J'ai récemment récupéré un macintosh SE/30, mais j'ai un problème, je ne m'y connais pas du tout dans ce type d'ordinateurs, alors voila ma question, comment le configurer ! Quand j'essaye de l'allumer un carte mémoire s'affiche avec un point d'interrogation clignotant, j'ai essayé de trouver réponse sur les différents sites et forums mais aucune explication claire ne m'a été fournie.

Merci de votre aide.


----------



## Pascal 77 (2 Novembre 2011)

Ça n'est pas une carte mémoire, mais l'image d'un dossier affublé d'un point d'interrogation clignotant. Ça signifie simplement que la machine n'a pas trouvé de système valide, et ne peut donc pas démarrer. Il te faut donc lui installer un système. Cette machine peut supporter tous les systèmes compris entre le 6.0.3 et le 7.5.5.

Vu qu'en général, elle n'est pas dotée de beaucoup de mémoire (souvent pas plus de 4 Mo), un 7.0 serait pas mal, je pense.

Si tu n'es pas familier avec cette machine, je vais t'indiquer ce qui est à l'origine de la "mort" d'un grand nombre d'entre elles, dont le mien (non non, chez celui qui me l'avait acheté lorsque je l'ai revendu ) : c'est le débranchement intempestif du clavier ou de la souris alors que la machine est allumée. Son contrôleur ADB ne le supporte généralement pas. La machine fonctionne toujours, mais ne peut plus rien recevoir ni du clavier ni de la souris, ce qui la rend donc totalement inopérante.

Donc fais bien attention à ne pas te prendre les pieds ou quoi que ce soit d'autres dans ces câbles.

Si tu as des soucis pour lui trouver un système, fais le moi savoir, je dispose de deux jeux de disquettes du système 7.0.1 (sur des disquettes d'origine Apple, en prime), et n'ai plus aucune machine susceptible de les utiliser. Je peux donc t'en céder un (gratuitement, tu n'as que les timbres à payer).

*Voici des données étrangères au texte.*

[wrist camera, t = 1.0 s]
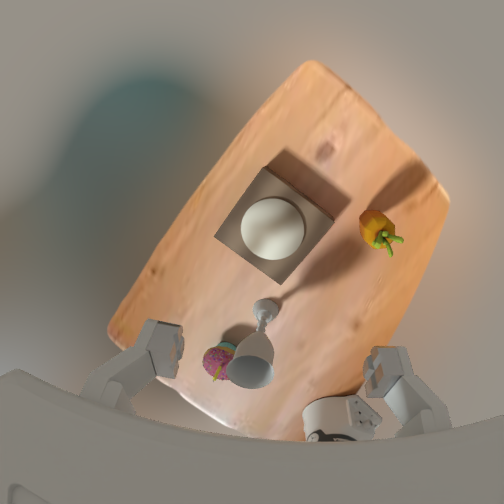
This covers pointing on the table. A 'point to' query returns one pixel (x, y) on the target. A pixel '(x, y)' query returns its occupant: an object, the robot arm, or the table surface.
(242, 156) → the table surface
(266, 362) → the chalice
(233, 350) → the cupcake
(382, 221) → the carrot
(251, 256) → the walnut plinth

Si tu es intéressé, passe moi un message privé.


----------



## iMacounet (2 Novembre 2011)

Je n'ai pas trop compris ton message Pascal, avec le port ADB.

Son problème me ferais plus penser que le disque dur est "collé" et il ne veut plus démarrer.


----------



## Pascal 77 (2 Novembre 2011)

iMacounet a dit:


> Je n'ai pas trop compris ton message Pascal, avec le port ADB.
> 
> Son problème me ferais plus penser que le disque dur est "collé" et il ne veut plus démarrer.

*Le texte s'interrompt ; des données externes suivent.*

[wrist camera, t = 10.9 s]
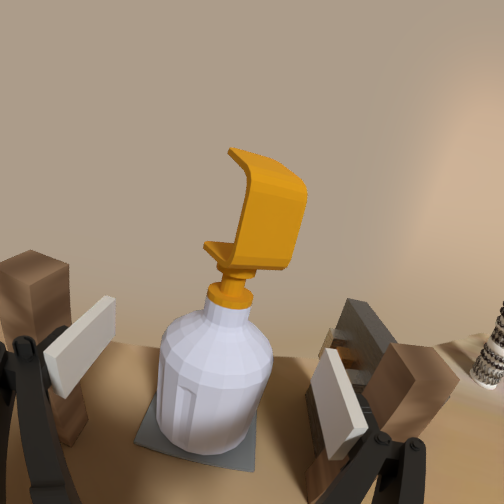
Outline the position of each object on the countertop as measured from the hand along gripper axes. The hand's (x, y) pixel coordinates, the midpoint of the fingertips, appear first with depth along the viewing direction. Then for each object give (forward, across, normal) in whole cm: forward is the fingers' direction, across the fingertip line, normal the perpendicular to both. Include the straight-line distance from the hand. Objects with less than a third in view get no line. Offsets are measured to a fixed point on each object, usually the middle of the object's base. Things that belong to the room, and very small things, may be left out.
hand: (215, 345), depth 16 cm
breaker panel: (+6, +13, -14) cm, 20 cm away
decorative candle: (+16, +56, -14) cm, 59 cm away
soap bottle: (+4, 0, -13) cm, 14 cm away
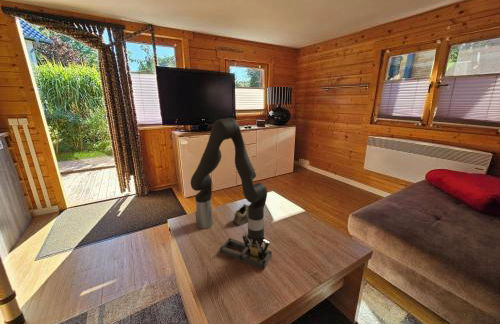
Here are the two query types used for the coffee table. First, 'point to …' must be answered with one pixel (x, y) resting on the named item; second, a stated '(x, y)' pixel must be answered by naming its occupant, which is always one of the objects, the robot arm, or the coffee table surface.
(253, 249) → the block
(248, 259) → the dark grey rectangular tray
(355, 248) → the coffee table surface
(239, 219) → the hiking shoe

Tu ne sais pas ce qu'a son disque dur, on sait juste que la Mac ne trouve pas de système dessus, ça ne veut pas dire qu'il soit H.S., il a pu être formaté, ou partiellement effacé, ou endommagé "logiquement", pas nécessairement "physiquement", même si ça reste possible. Et pour l'ADB, ça n'a rien à voir, je voulais juste le prévenir, parce que c'est probablement la première cause de destruction de ce modèle de machine (un Mac sans clavier ni souris, essaie d'en faire quelque chose ), les câbles de clavier ou de souris débranchés "à la volée", par accident ou inadvertance alors que la machine est sous tension.

Sur des modèles plus récents, la protection de ces ports a été renforcée (mais n'a jamais été absolue, ils étaient juste "moins sensibles"), mais sur tous les Mac "monocorps" à écran de 9 pouces, du moins, ceux qui avaient l'ADB, donc à partir du SE, il était hyper fragile, et s'il claquait, le seul remède était le changement de carte mère (autant dire "bon pour le pilon").


----------



## cdbvs (5 Novembre 2011)

Salut Pascal 77, c'est vraiment de la balle cette information!


Ca résous donc un de mes nombreux problèmes dont celui-ci.
Il m'est déjà arrivé de détruire des Mac monobloc sans comprendre pourquoi.
Bien qu'elle ne m'était pas destinée, un grand merci pour cette information  


**********************
Salut Grencer, c'est Cdbvs.


Ton SE30 à de grandes facultés, bien qu'en 2011 on pourrait facilement être convaincu du contraire.
Le problème primordiale est qu'il est fragile comme le dis Pascal 77.

Sinon il peux fonctionner avec un système Mac Os 6.0.3 à 7.5.5. 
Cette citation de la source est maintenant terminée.